Close your eyes and imagine Mexico. What do you see? Cactus, brown rocky terrain, maybe desert with heat waves radiating up from the ground? If you want to know what it is like now in Mexico City and you live in Raleigh, NC, then just step outside.
It is cold and rainy here, much like the weather reports I read this morning for Raleigh. Is it always like this in Mexico City in November? Our guide, better known as the Human Encyclopedia (I’ll talk about her later), says no — it’s usually cool but not rainy. The cold rainy weather caught many of us on the NC Team off guard and we paid for it walking on the grounds of the National Autonomous University of Mexico (UNAM) and shivering with every step.
UNAM is the public university of Mexico and a UNESCO World Heritage site for the spectacular architecture and buildings covered with murals by Diego Rivera and David Alfaro Siqueiros. UNAM prides itself for being a highly ranked international university due to its research and innovation but also boasts free tuition for those lucky enough to gain entrance. Approximately 76,000 people applied to UNAM in 2017 but only 6,300 were admitted. According to UNAM’s website, in 2015-16, the university and its high schools served a total of 346,730 students with 112,229 in high school, 204,940 undergraduates, and 28,638 postgraduates.
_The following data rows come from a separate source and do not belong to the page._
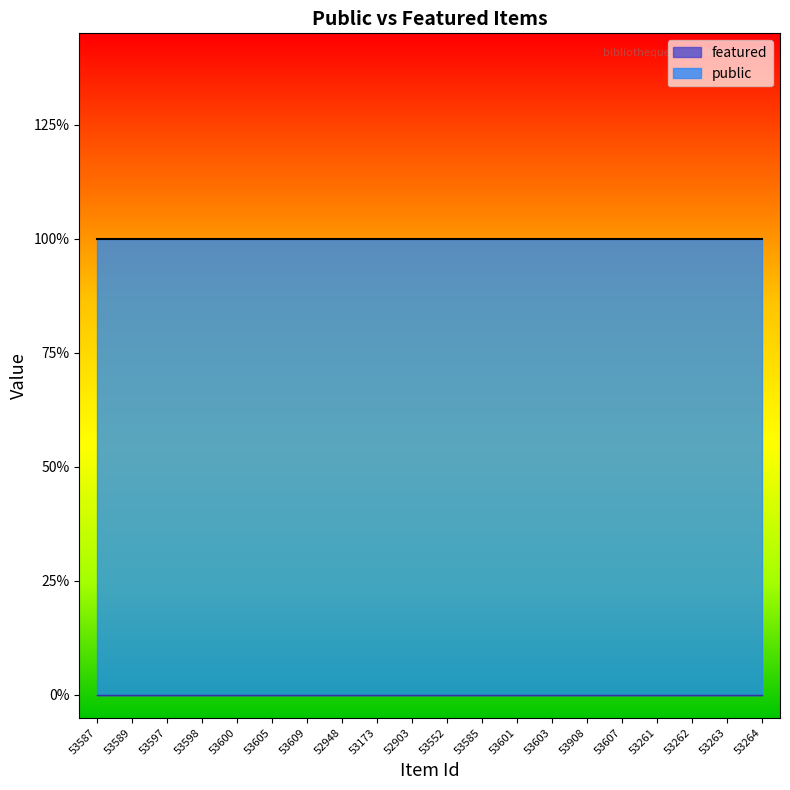

Rank the series by their maximum value, from lowest to highest.

featured, public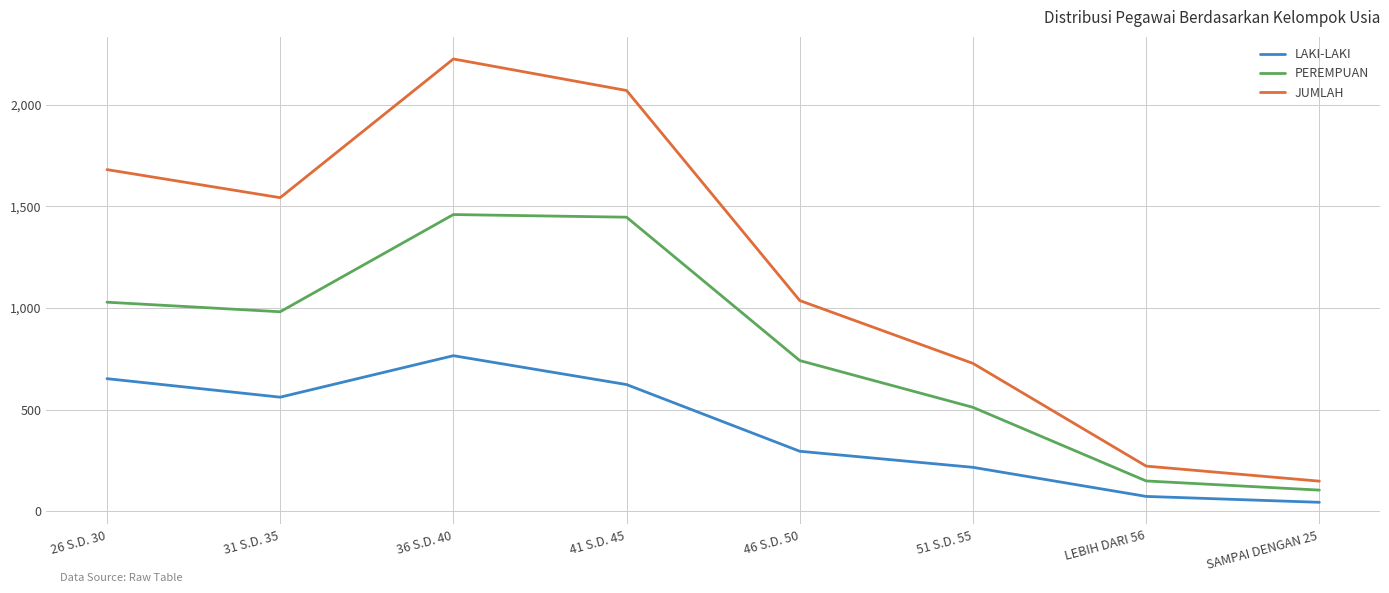

How many distinct data groups are displayed?

3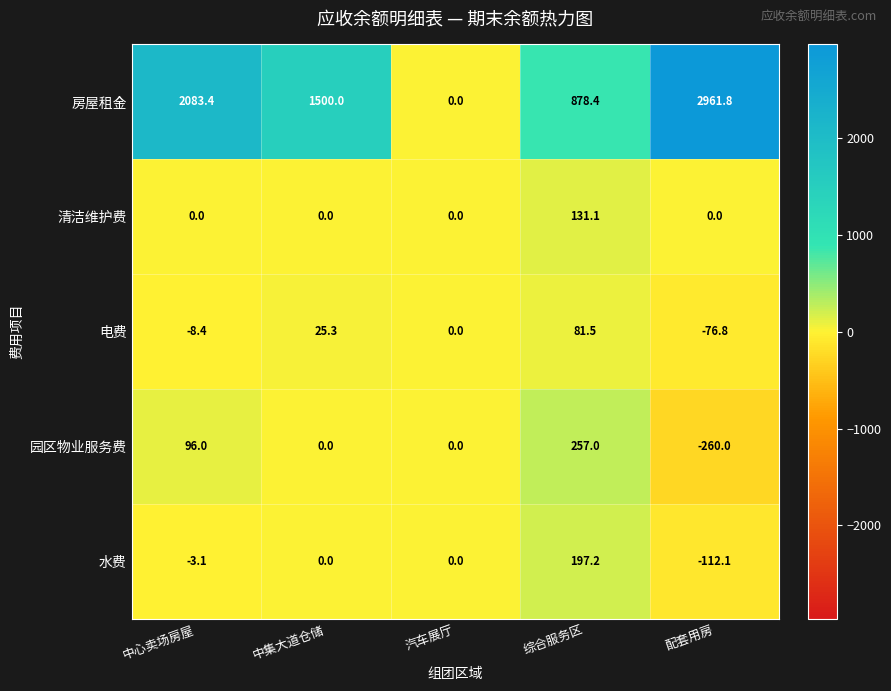

Which series has the largest total across all categories?

房屋租金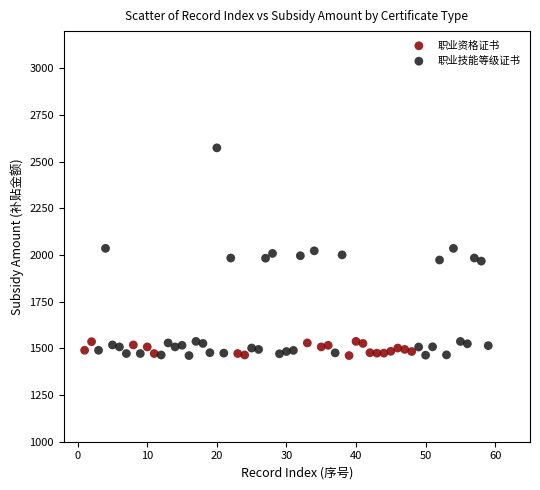

Which series reaches the maximum Y coordinate?

职业技能等级证书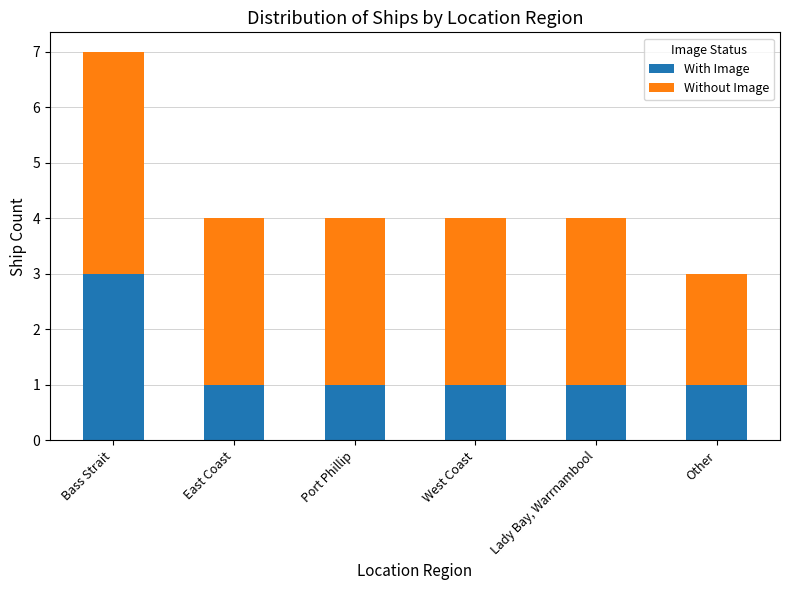

Which category has the highest value in the With Image series?

Bass Strait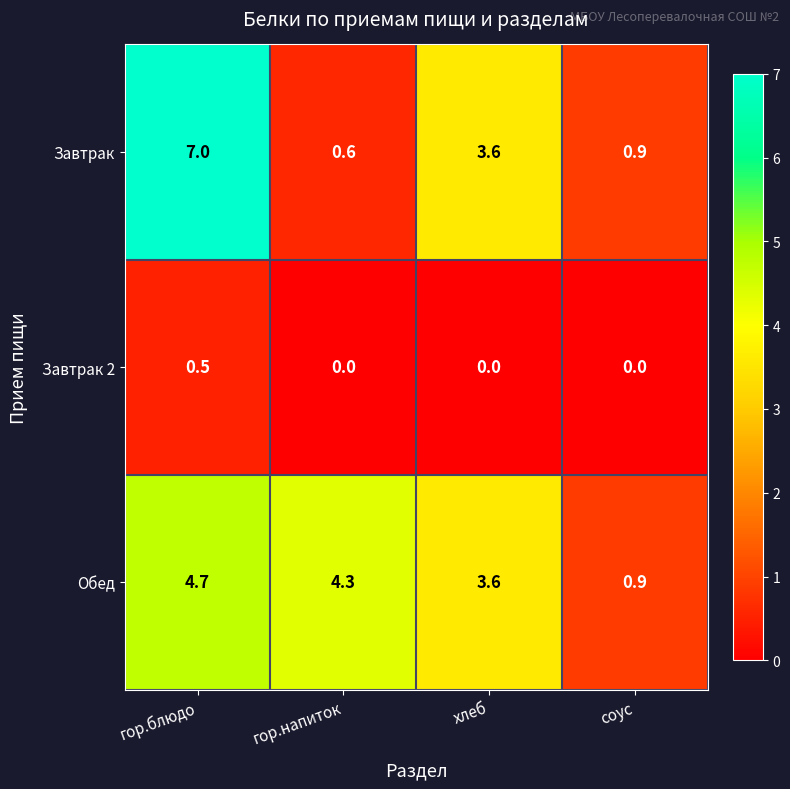

Rank the series by their maximum value, from highest to lowest.

Завтрак, Обед, Завтрак 2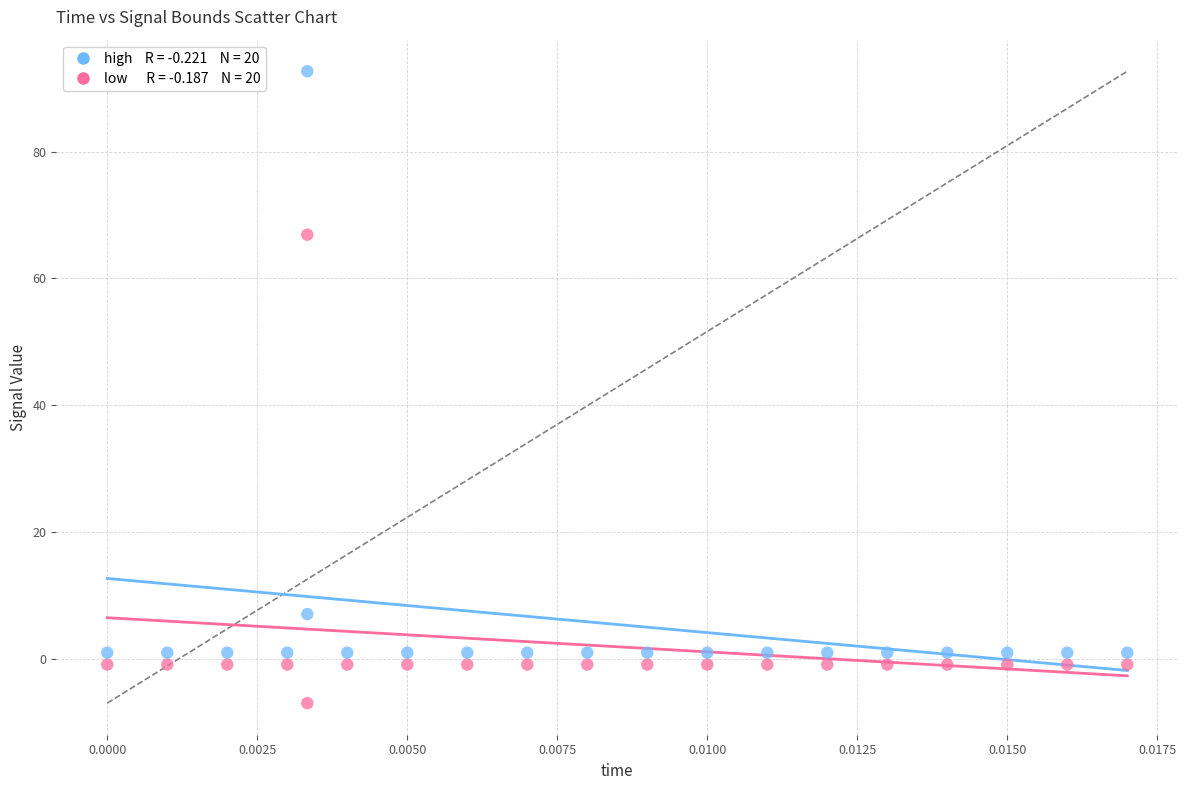

Across all series, what Y value is closest to 42?

66.9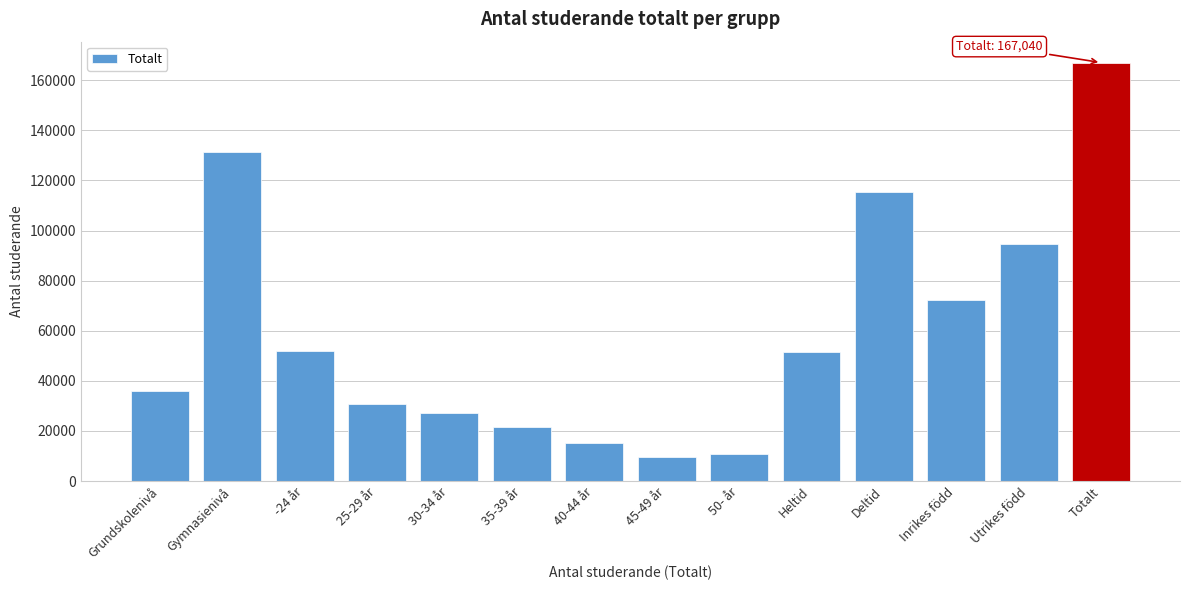

The chart shows a value of 94753 at Utrikes född. True or false?

True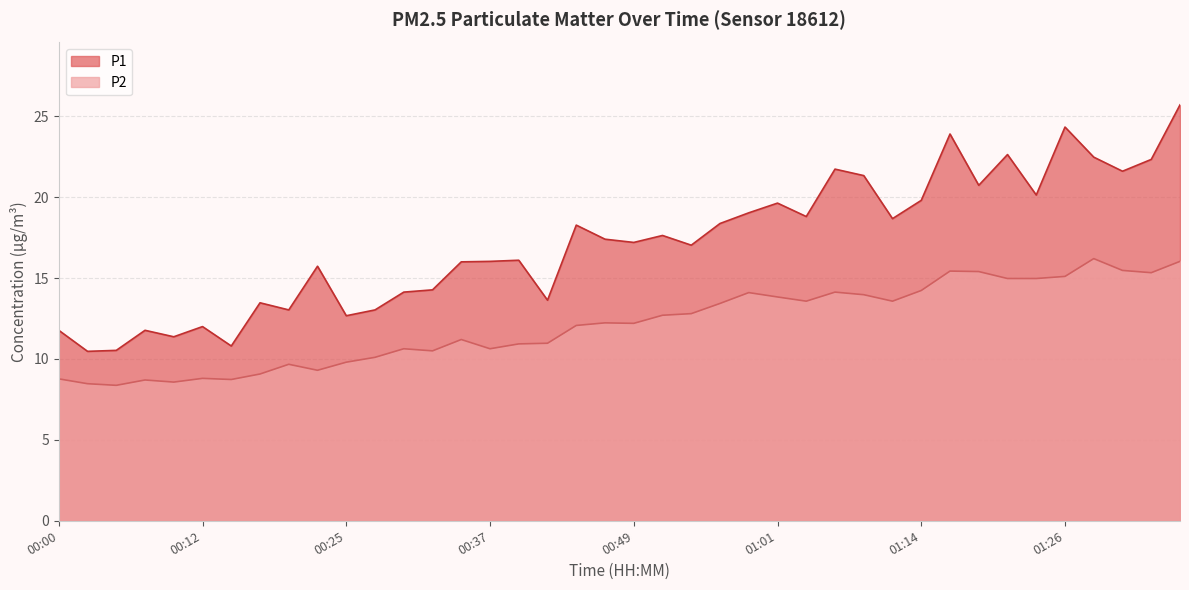

What is the value of the P2 point at the 6th from the left?

8.8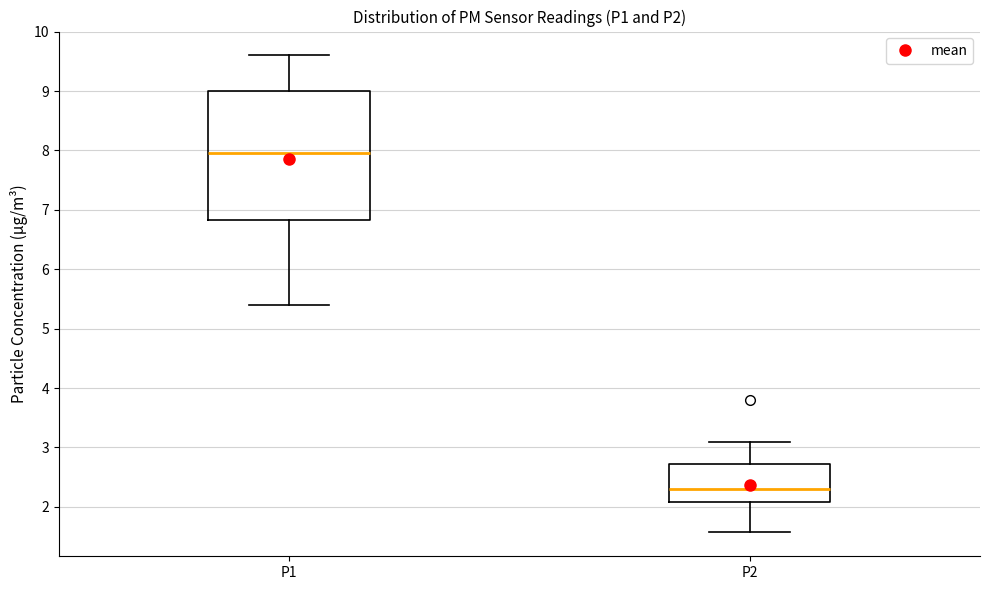

Reading left to right, read every box against the y-axis: the position of its median line, the range the box covers, and the ends of its whiskers. The values are not printed on the chart, so give them approximately, as read against the axis.

P1: median 8.0, box 6.8 to 9.0, whiskers 5.4 to 9.6
P2: median 2.3, box 2.1 to 2.7, whiskers 1.6 to 3.1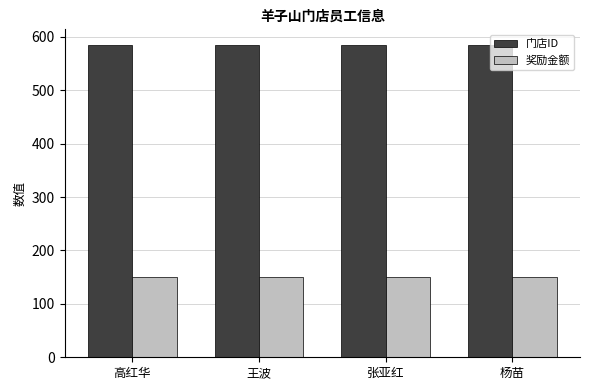

True or false: 门店ID has a value of 822 at 王波.

False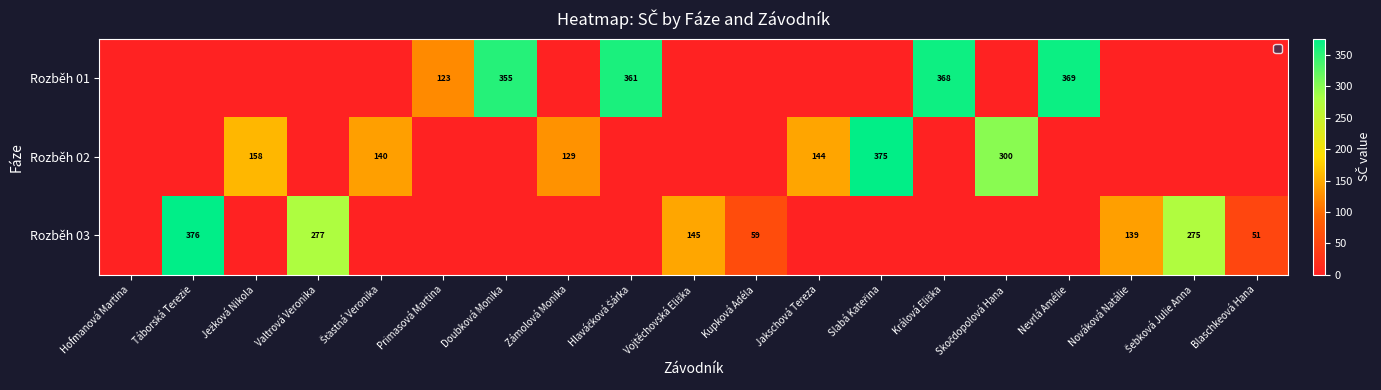

Is the value of Rozběh 03 at Hofmanová Martina greater than the value of Rozběh 02 at Primasová Martina?

No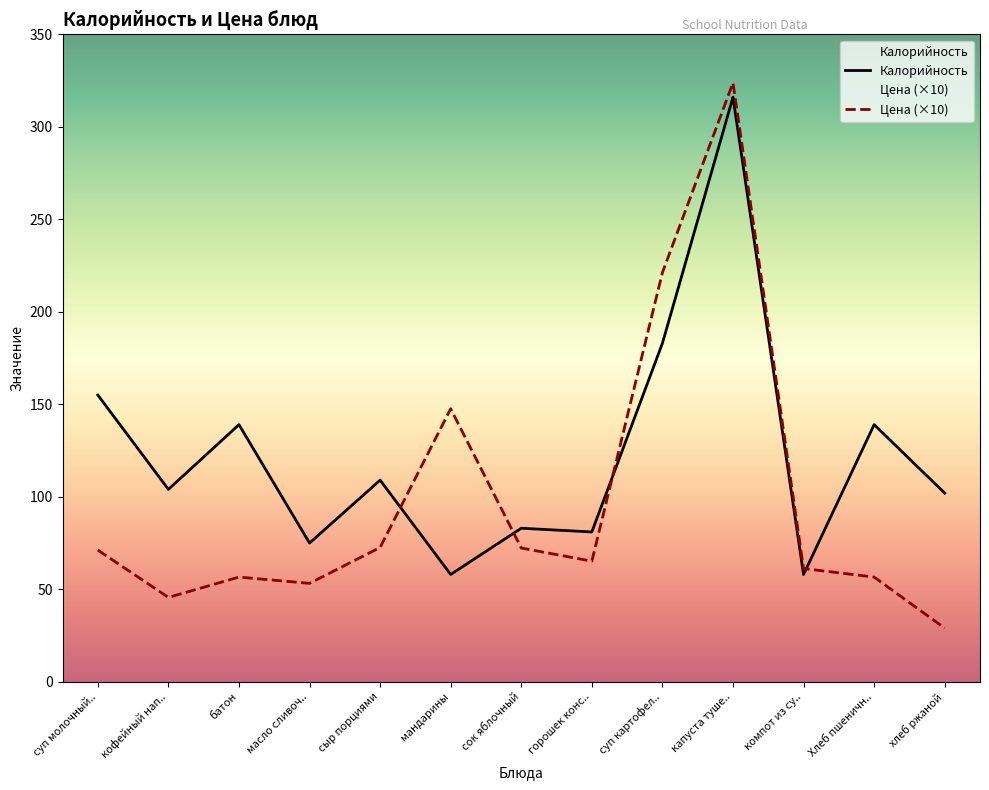

What is the minimum value for Цена?

29.0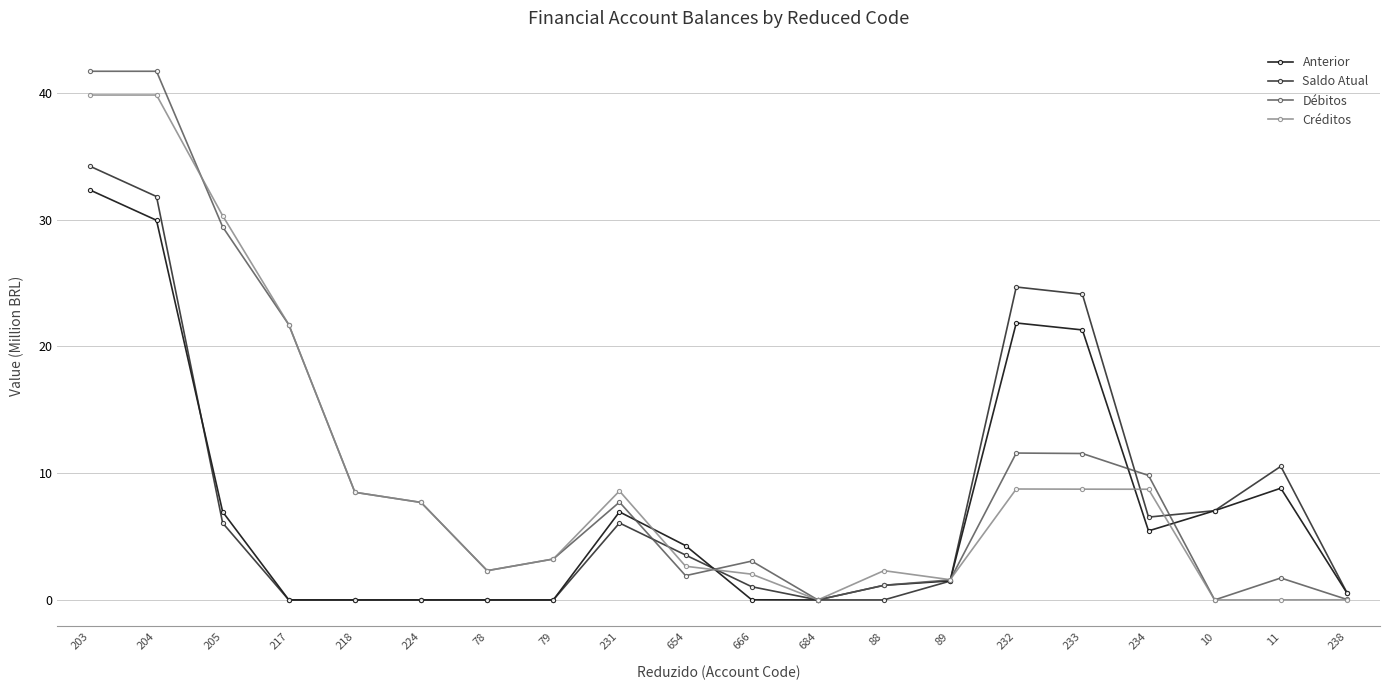

What value does the Anterior series have at 232?

21.8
As for our Human Encyclopedia of Mexican History, also known as Lynda Martinez Del Campo, she provided what seemed like a never-ending tsunami of information on everything from anthropology to archaeology to art history. Dang, she was good! I just wish my cognitive ability to keep everything she said was better. The biggest take away at this point in the trip is that Mexico is rich in history and culture.
The history of Mexico is complex and full of vibrant characters and heroes. Few in our delegation realized the connection between the Hapsburg Dynasty of Europe and Mexico. Maximilian I, the younger brother of Austrian Franz Joseph I, proclaimed himself Emperor of Mexico in 1864 with help from Napoleon III. Forces loyal to Benito Juarez eventually captured and executed Maximilian in 1867. Lynda explained that Maximilian had a genuine desire to help the people of Mexico and his refusal to desert his loyal followers during the siege of Querétaro was honorable and brave.
Our guide, Lynda, never missed the opportunity to share her knowledge of the arts, explaining the intricate details of famous murals in Mexico City by artist like Diego Rivera and Jose Clemente Orozco. The Mexican ballet performance, which included songs, music, and dances from the different states in Mexico, was unlike any performance I have seen. Prior to the performance, I expected to see some native Aztec and Hispanic-influenced dances. For nearly two hours, dancers, musicians, and singers entertained with an infusion of colorful costumes and lighting that put a smile on everyone’s face throughout the entire performance. As we leave Mexico City for Guanajuato, I can’t help but think how little I knew about Mexico.
One of our delegation commented: “We need to tell the story or our own mural of images about what we experience in Mexico so that others can understand that our neighbor to the south is nothing like the images and dialogue we see and hear on the news.”